Various factors can affect the price, including your home’s energy needs, location, choice of panels, and even federal tax incentives. Therefore, industry experts continue to search for more effective, sustainable, and accessible ways for us to harness solar energy at its highest potential. And that’s exactly what engineers at ETH Zurich, a public research university in Switzerland, have done.
The researchers developed a photovoltaic ceramic that can convert sunlight into energy 1000 times more efficiently than traditional solar panels. Using 3D-printing technology, they created a material that could provide several forms of clean energy.
It doesn’t stop at power generation
The photovoltaic ceramic developed at ETH Zurich comprises a perovskite structure, which is a metal-organic framework with a two-dimensional network. As the material absorbs natural light and generates an electrical charge, it allows the splitting of water molecules into hydrogen and oxygen.
The hydrogen can then be stored as an energy carrier. Additionally, as the ceramic produces an electrical charge, it also stores chemical energy, which is an excellent alternative to fossil fuels. Regarding power generation, the material consists of two main components: aluminum oxide and perovskite nanoparticles or perovskites, which effectively absorb light.
However, while perovskites are generally lauded for their efficiency in light absorption, they are susceptible to heat, moisture, and mechanical stress.
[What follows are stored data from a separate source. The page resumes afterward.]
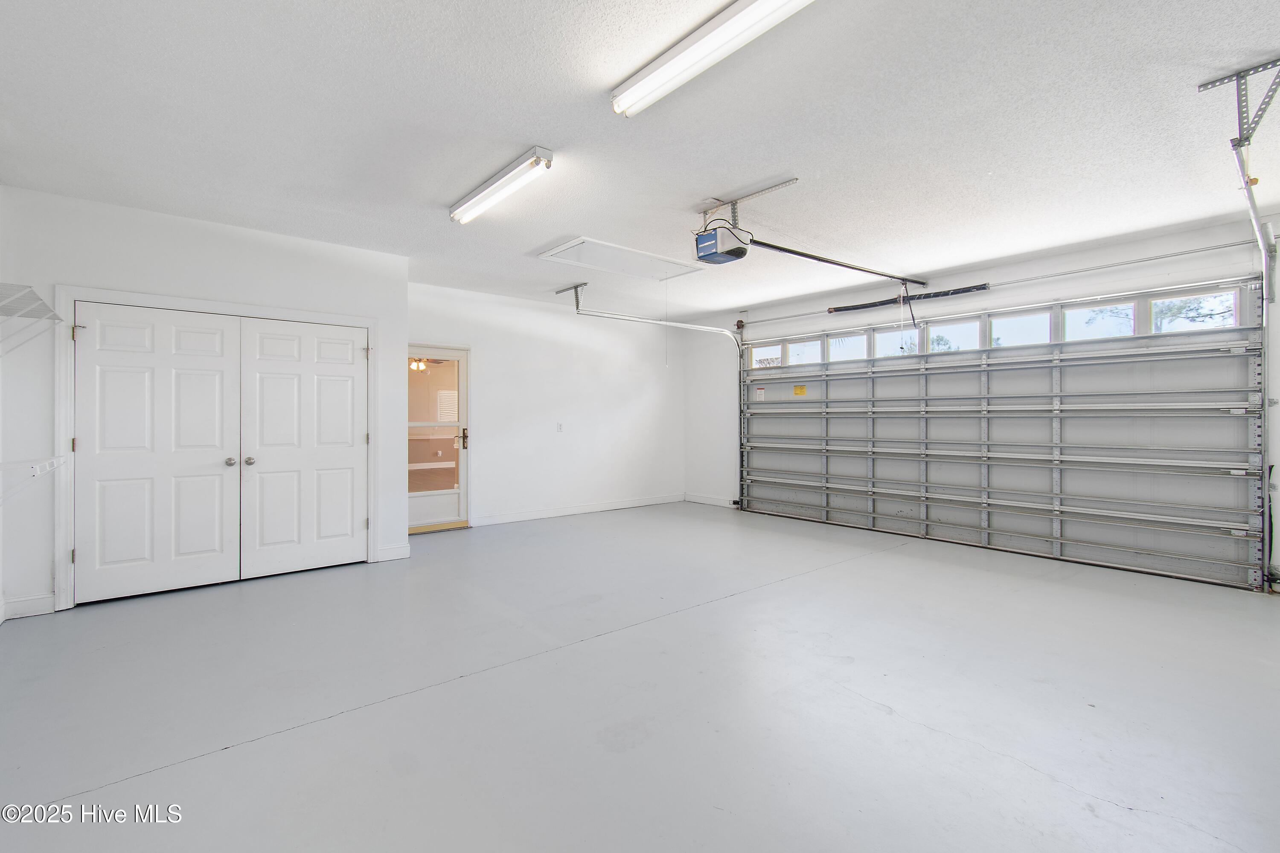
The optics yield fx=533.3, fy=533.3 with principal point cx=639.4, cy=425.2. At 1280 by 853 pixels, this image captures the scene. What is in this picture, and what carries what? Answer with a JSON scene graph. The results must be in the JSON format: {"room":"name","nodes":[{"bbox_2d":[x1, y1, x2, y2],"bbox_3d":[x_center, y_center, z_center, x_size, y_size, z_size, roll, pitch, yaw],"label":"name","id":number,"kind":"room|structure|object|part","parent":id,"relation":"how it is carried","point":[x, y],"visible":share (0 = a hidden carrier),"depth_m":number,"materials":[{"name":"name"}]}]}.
{"room":"garage","nodes":[
{"label":"garage","id":0,"kind":"room"},
{"bbox_2d":[0,183,407,621],"bbox_3d":[-3.199,-0.158,4.224,2.647,2.729,0.471,0,0,-40],"label":"closet wall","id":1,"kind":"structure","parent":0,"point":[158,235],"depth_m":3.71,"materials":[{"name":"white paint"}]},
{"bbox_2d":[0,593,54,620],"bbox_3d":[-3.960,1.144,3.246,0.534,0.111,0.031,0,0,-40],"label":"baseboard","id":2,"kind":"structure","parent":1,"relation":"attached to","point":[31,605],"depth_m":3.35,"materials":[{"name":"white paint"}]},
{"bbox_2d":[0,282,59,354],"bbox_3d":[-3.606,-0.557,2.889,0.379,0.350,1.164,0,0,-40],"label":"wire shelf","id":3,"kind":"object","parent":1,"relation":"attached to","point":[36,299],"visible":1,"depth_m":3.10,"materials":[{"name":"white metal"}]},
{"bbox_2d":[0,456,64,505],"bbox_3d":[-3.283,0.333,2.622,0.352,0.307,1.467,0,0,-40],"label":"wire shelf","id":4,"kind":"object","parent":1,"relation":"attached to","point":[38,473],"visible":0.99,"depth_m":2.87,"materials":[{"name":"white metal"}]},
{"bbox_2d":[56,286,380,607],"bbox_3d":[-3.104,0.140,4.182,1.971,2.127,0.151,0,0,-40],"label":"door frame","id":5,"kind":"structure","parent":1,"relation":"attached to","point":[71,297],"depth_m":3.61,"materials":[{"name":"white paint"}]},
{"bbox_2d":[73,302,368,604],"bbox_3d":[-2.901,0.155,3.902,1.709,1.925,0.148,0,0,-40],"label":"double door","id":6,"kind":"structure","parent":1,"relation":"in","point":[196,386],"depth_m":3.78,"materials":[{"name":"white paint"}]},
{"bbox_3d":[-2.989,0.274,3.916,0.061,0.062,0.067,0,0,-40],"label":"knob","id":7,"kind":"part","parent":6,"relation":"part of","materials":[{"name":"silver metal"}]},
{"bbox_2d":[376,544,411,561],"bbox_3d":[-2.183,1.127,4.702,0.273,0.117,0.019,0,0,-40],"label":"baseboard","id":8,"kind":"structure","parent":1,"relation":"attached to","point":[404,556],"depth_m":4.70,"materials":[{"name":"white paint"}]},
{"bbox_2d":[407,356,430,371],"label":"ceiling fan","id":9,"kind":"object","parent":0,"point":[422,367],"visible":0.49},
{"bbox_2d":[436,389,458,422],"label":"window blind","id":10,"kind":"object","parent":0,"point":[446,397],"visible":0.47,"depth_m":9.78,"materials":[{"name":"white"}]},
{"bbox_2d":[407,279,682,528],"bbox_3d":[-1.029,-0.191,6.954,4.395,2.731,0.155,0,0,-40],"label":"back wall","id":11,"kind":"structure","parent":0,"point":[642,391],"depth_m":6.85,"materials":[{"name":"white paint"}]},
{"bbox_2d":[404,347,470,532],"bbox_3d":[-2.380,0.158,5.943,0.923,2.012,0.127,0,0,-40],"label":"glass door","id":12,"kind":"structure","parent":11,"relation":"in","point":[446,496],"depth_m":6.11,"materials":[{"name":"white glass"}]},
{"bbox_3d":[-2.047,0.163,6.229,0.092,0.246,0.108,0,0,-40],"label":"door handle","id":13,"kind":"part","parent":12,"relation":"part of","materials":[{"name":"gold metal"}]},
{"bbox_2d":[555,422,563,432],"bbox_3d":[-1.009,0.028,6.707,0.078,0.129,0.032,0,0,-40],"label":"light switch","id":14,"kind":"object","parent":11,"relation":"attached to","point":[560,426],"visible":0.99,"depth_m":6.71,"materials":[{"name":"white plastic"}]},
{"bbox_2d":[470,493,684,525],"bbox_3d":[-0.721,1.112,7.099,3.509,0.108,0.015,0,0,-40],"label":"baseboard","id":15,"kind":"structure","parent":11,"relation":"attached to","point":[542,516],"depth_m":6.97,"materials":[{"name":"white paint"}]},
{"bbox_2d":[0,500,1279,852],"bbox_3d":[0.329,1.262,3.440,6.921,0.115,7.476,0,0,-40],"label":"floor","id":16,"kind":"structure","parent":0,"point":[224,757],"depth_m":2.34,"materials":[{"name":"grey concrete"}]},
{"bbox_2d":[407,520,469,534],"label":"door threshold","id":17,"kind":"object","parent":16,"relation":"on","point":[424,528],"visible":0.71,"depth_m":5.92,"materials":[{"name":"brown wood"}]},
{"bbox_2d":[0,0,1279,324],"bbox_3d":[0.284,-1.549,3.492,7.011,0.116,7.781,0,0,-40],"label":"ceiling","id":18,"kind":"structure","parent":0,"point":[692,187],"depth_m":2.69,"materials":[{"name":"white paint"}]},
{"bbox_2d":[448,146,555,224],"bbox_3d":[-0.931,-1.502,3.442,0.138,0.091,1.222,0,0,-40],"label":"fluorescent light","id":19,"kind":"object","parent":18,"relation":"attached to","point":[544,155],"visible":0.98,"depth_m":3.29,"materials":[{"name":"white metal"}]},
{"bbox_2d":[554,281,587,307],"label":"track bracket","id":20,"kind":"object","parent":18,"relation":"attached to","point":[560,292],"visible":0.95,"depth_m":6.22,"materials":[{"name":"metal"}]},
{"bbox_2d":[538,236,706,281],"bbox_3d":[-0.137,-1.560,5.063,1.371,0.031,0.794,0,0,-40],"label":"attic hatch","id":21,"kind":"object","parent":18,"relation":"in","point":[657,260],"visible":0.97,"depth_m":5.02,"materials":[{"name":"white paint"}]},
{"bbox_2d":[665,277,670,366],"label":"pull cord","id":22,"kind":"object","parent":21,"relation":"hanging from","point":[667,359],"visible":0.97,"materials":[{"name":"white plastic"}]},
{"bbox_2d":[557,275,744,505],"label":"garage door track","id":23,"kind":"object","parent":18,"relation":"hanging from","point":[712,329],"visible":0.87,"depth_m":6.54,"materials":[{"name":"metal"}]},
{"bbox_2d":[611,0,814,115],"bbox_3d":[0.371,-1.492,1.963,0.184,0.098,1.347,0,0,-40],"label":"fluorescent light","id":24,"kind":"object","parent":18,"relation":"attached to","point":[697,48],"visible":0.98,"depth_m":2.08,"materials":[{"name":"white"}]},
{"bbox_2d":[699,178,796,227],"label":"mounting bracket","id":25,"kind":"object","parent":18,"relation":"attached to","point":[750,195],"visible":0.87,"depth_m":3.67,"materials":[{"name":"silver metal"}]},
{"bbox_2d":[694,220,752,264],"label":"garage door opener","id":26,"kind":"object","parent":25,"relation":"hanging from","point":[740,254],"visible":0.91,"depth_m":3.68,"materials":[{"name":"plastic"}]},
{"bbox_2d":[745,236,925,285],"bbox_3d":[1.802,-1.391,4.611,2.581,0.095,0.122,0,0,-40],"label":"opener rail","id":27,"kind":"object","parent":26,"relation":"attached to","point":[795,252],"visible":0.95,"depth_m":4.41,"materials":[{"name":"black metal"}]},
{"bbox_2d":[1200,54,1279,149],"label":"track bracket","id":28,"kind":"object","parent":18,"relation":"attached to","point":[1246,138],"visible":0.98,"depth_m":2.41,"materials":[{"name":"metal"}]},
{"bbox_2d":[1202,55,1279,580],"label":"garage door track","id":29,"kind":"object","parent":18,"relation":"hanging from","point":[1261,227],"visible":0.95,"depth_m":2.76,"materials":[{"name":"metal"}]},
{"bbox_2d":[688,212,1279,595],"bbox_3d":[3.159,-0.158,5.507,0.183,2.723,7.017,0,0,-40],"label":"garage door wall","id":30,"kind":"structure","parent":0,"point":[1073,260],"depth_m":5.21,"materials":[{"name":"white paint"}]},
{"bbox_2d":[684,492,739,508],"bbox_3d":[1.138,1.103,7.720,0.015,0.109,1.346,0,0,-40],"label":"baseboard","id":31,"kind":"structure","parent":30,"relation":"attached to","point":[705,501],"depth_m":7.84,"materials":[{"name":"white paint"}]},
{"bbox_2d":[831,282,989,313],"bbox_3d":[2.956,-1.413,5.914,0.090,0.100,1.541,0,0,-40],"label":"spring","id":32,"kind":"object","parent":30,"relation":"attached to","point":[865,307],"visible":0.92,"depth_m":5.85,"materials":[{"name":"black metal"}]},
{"bbox_2d":[730,235,1266,331],"bbox_3d":[3.057,-1.400,5.721,0.134,0.090,4.730,0,0,-40],"label":"bar","id":33,"kind":"object","parent":30,"relation":"attached to","point":[1145,260],"visible":0.96,"depth_m":4.78,"materials":[{"name":"silver metal"}]},
{"bbox_2d":[736,282,1267,591],"bbox_3d":[3.067,-0.014,5.802,0.161,2.391,4.766,0,0,-40],"label":"garage door","id":34,"kind":"structure","parent":30,"relation":"in","point":[932,369],"depth_m":4.93,"materials":[{"name":"grey metal"}]},
{"bbox_2d":[754,385,766,400],"bbox_3d":[1.635,-0.426,7.224,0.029,0.183,0.171,0,0,-40],"label":"warning label","id":35,"kind":"object","parent":34,"relation":"attached to","point":[760,394],"visible":0.97,"depth_m":7.22,"materials":[{"name":"white paper"}]},
{"bbox_2d":[749,342,783,368],"bbox_3d":[1.709,-0.907,7.180,0.050,0.285,0.571,0,0,-40],"label":"window","id":36,"kind":"structure","parent":34,"relation":"in","point":[777,352],"depth_m":7.17,"materials":[{"name":"white"}]},
{"bbox_2d":[791,384,806,396],"bbox_3d":[2.016,-0.440,6.728,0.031,0.141,0.204,0,0,-40],"label":"yellow label","id":37,"kind":"object","parent":34,"relation":"attached to","point":[800,389],"visible":0.97,"depth_m":6.73,"materials":[{"name":"yellow paper"}]},
{"bbox_2d":[786,339,821,365],"bbox_3d":[2.117,-0.916,6.806,0.067,0.283,0.548,0,0,-40],"label":"garage door window","id":38,"kind":"structure","parent":34,"relation":"in","point":[797,347],"depth_m":6.80,"materials":[{"name":"white glass"}]},
{"bbox_2d":[827,331,866,362],"bbox_3d":[2.472,-0.907,6.332,0.065,0.303,0.535,0,0,-40],"label":"garage window","id":39,"kind":"structure","parent":34,"relation":"in","point":[840,344],"depth_m":6.33,"materials":[{"name":"white"}]},
{"bbox_2d":[872,324,919,358],"bbox_3d":[2.846,-0.923,6.006,0.066,0.360,0.518,0,0,-40],"label":"garage door window","id":40,"kind":"structure","parent":34,"relation":"in","point":[892,334],"depth_m":6.00,"materials":[{"name":"white glass"}]},
{"bbox_2d":[924,317,981,353],"bbox_3d":[3.315,-0.924,5.664,0.067,0.323,0.657,0,0,-40],"label":"garage window","id":41,"kind":"structure","parent":34,"relation":"in","point":[938,329],"depth_m":5.62,"materials":[{"name":"glass"}]},
{"bbox_2d":[990,308,1053,346],"bbox_3d":[3.729,-0.923,5.230,0.066,0.315,0.638,0,0,-40],"label":"garage window","id":42,"kind":"structure","parent":34,"relation":"in","point":[998,327],"depth_m":5.20,"materials":[{"name":"glass"}]},
{"bbox_2d":[1061,299,1138,341],"bbox_3d":[4.143,-0.922,4.811,0.066,0.312,0.553,0,0,-40],"label":"garage window","id":43,"kind":"structure","parent":34,"relation":"in","point":[1086,312],"depth_m":4.80,"materials":[{"name":"glass"}]},
{"bbox_2d":[1147,288,1239,332],"bbox_3d":[4.570,-0.923,4.392,0.067,0.299,0.563,0,0,-40],"label":"window","id":44,"kind":"structure","parent":34,"relation":"in","point":[1156,309],"depth_m":4.40,"materials":[{"name":"clear glass"}]}
]}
That’s where the aluminum oxide comes in, as the perovskites are embedded in this chemical compound, and therefore shielded from unwanted conditions.
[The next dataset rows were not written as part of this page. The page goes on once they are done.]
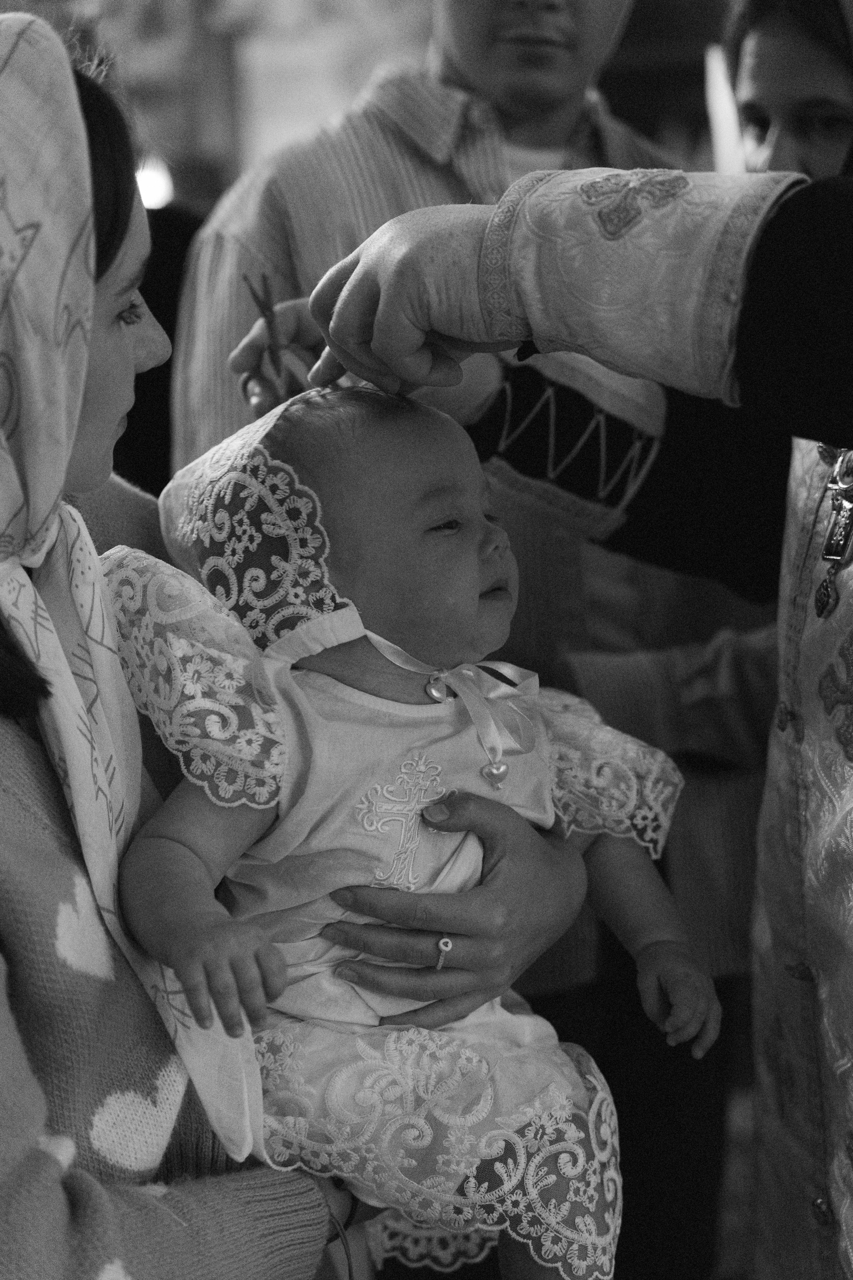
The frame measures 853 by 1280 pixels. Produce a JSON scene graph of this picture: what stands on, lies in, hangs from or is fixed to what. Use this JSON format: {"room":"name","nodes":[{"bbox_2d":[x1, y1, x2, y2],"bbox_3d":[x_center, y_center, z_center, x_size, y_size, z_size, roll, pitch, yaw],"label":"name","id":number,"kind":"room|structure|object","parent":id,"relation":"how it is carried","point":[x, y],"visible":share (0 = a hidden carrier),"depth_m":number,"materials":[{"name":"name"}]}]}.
{"room":"place of worship","nodes":[
{"label":"place of worship","id":0,"kind":"room"},
{"bbox_2d":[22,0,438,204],"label":"wall","id":1,"kind":"structure","parent":0,"point":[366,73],"depth_m":9.24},
{"bbox_2d":[134,154,173,210],"bbox_3d":[-0.972,-1.494,8.584,0.288,0.199,0.291,-1,7,-1],"label":"lamp","id":2,"kind":"object","parent":1,"relation":"attached to","point":[148,184],"visible":0.35,"depth_m":8.49,"materials":[{"name":"white"}]},
{"bbox_2d":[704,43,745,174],"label":"candle","id":3,"kind":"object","parent":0,"point":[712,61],"visible":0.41,"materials":[{"name":"white wax"}]},
{"bbox_2d":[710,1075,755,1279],"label":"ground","id":4,"kind":"structure","parent":0,"point":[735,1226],"depth_m":4.18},
{"label":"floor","id":5,"kind":"structure","parent":0,"visible":0},
{"bbox_2d":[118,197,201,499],"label":"person","id":6,"kind":"object","parent":5,"relation":"on","point":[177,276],"visible":0.16,"depth_m":4.91},
{"bbox_2d":[0,0,577,1279],"bbox_3d":[-0.287,0.292,1.955,0.765,1.525,0.918,-1,7,-1],"label":"woman","id":7,"kind":"object","parent":5,"relation":"on","point":[55,1188],"visible":0.73,"depth_m":1.78},
{"bbox_2d":[109,378,723,1279],"bbox_3d":[0.005,0.204,1.884,0.477,0.725,0.336,-3,7,-14],"label":"baby","id":8,"kind":"object","parent":7,"relation":"in","point":[274,837],"visible":0.81,"depth_m":1.89},
{"bbox_2d":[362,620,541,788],"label":"ribbon","id":9,"kind":"object","parent":8,"relation":"attached to","point":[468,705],"visible":0.87,"depth_m":1.94,"materials":[{"name":"fabric"}]},
{"bbox_2d":[172,2,765,1269],"bbox_3d":[0.039,-0.047,3.234,0.697,2.121,0.598,-1,7,-1],"label":"man","id":10,"kind":"object","parent":5,"relation":"on","point":[384,134],"visible":0.47,"depth_m":3.11},
{"bbox_2d":[243,272,299,397],"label":"scissors","id":11,"kind":"object","parent":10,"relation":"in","point":[267,316],"visible":0.69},
{"bbox_2d":[284,140,852,1279],"bbox_3d":[0.372,0.074,2.000,1.003,1.976,0.936,-1,7,-1],"label":"person","id":12,"kind":"object","parent":5,"relation":"on","point":[404,346],"visible":0.85,"depth_m":1.95},
{"bbox_2d":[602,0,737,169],"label":"person","id":13,"kind":"object","parent":5,"relation":"on","point":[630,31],"visible":0.29,"depth_m":5.82},
{"bbox_2d":[725,0,852,179],"bbox_3d":[0.599,-0.453,3.680,0.532,0.961,0.525,-3,8,-16],"label":"woman","id":14,"kind":"object","parent":5,"relation":"on","point":[832,118],"visible":0.42,"depth_m":3.66}
]}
When light hits the perovskites, the aluminum oxide acts as a pathway for the electrons generated by these nanoparticles to the surface of the ceramic, thereby producing an electrical current. The structure of this groundbreaking ceramic makes it viable for domestic consumption.
Synthetic fuels and state-of-the-art 3D printing to siphon more solar energy
While the ETH Zurich scientists have taken us a step further in the global energy transition with photovoltaic ceramic, they’ve been hard at work, developing more technology to harness natural resources and produce liquid fuels from sunlight and air. They demonstrated the process by exposing a solar reactor to concentrated sunlight from a parabolic mirror.
This invention could reach up to 1500 degrees Celcius (2732 degrees Fahrenheit). This triggered a thermochemical reaction that split water and carbon dioxide captured from the air. The resulting compound was syngas (or synthesis gas), which can then be used to manufacture liquid fuels, like kerosene for aviation.
These are the methods the scientists have developed to harness sunlight, but they also found a way to improve our management of this energy source. They’ve done this through a new type of 3D printing technology. Solar reactors are known to have porous structures inside of them that are responsible for absorbing sunlight.
The scientists at ETH Zurich developed a new way of creating porous ceramic structures that could better harness and retain solar radiation, allowing reactors temperatures of up to 1500 degrees Celcius (2732 degrees Fahrenheit), which can lead to fuel production doubling compared to solar panels.
The progress these researchers are making is insanely commendable and indicates a promising future for healthier and zero-impact energy consumption. In due time, with photovoltaic ceramic, we could even see the erection of energy-positive buildings.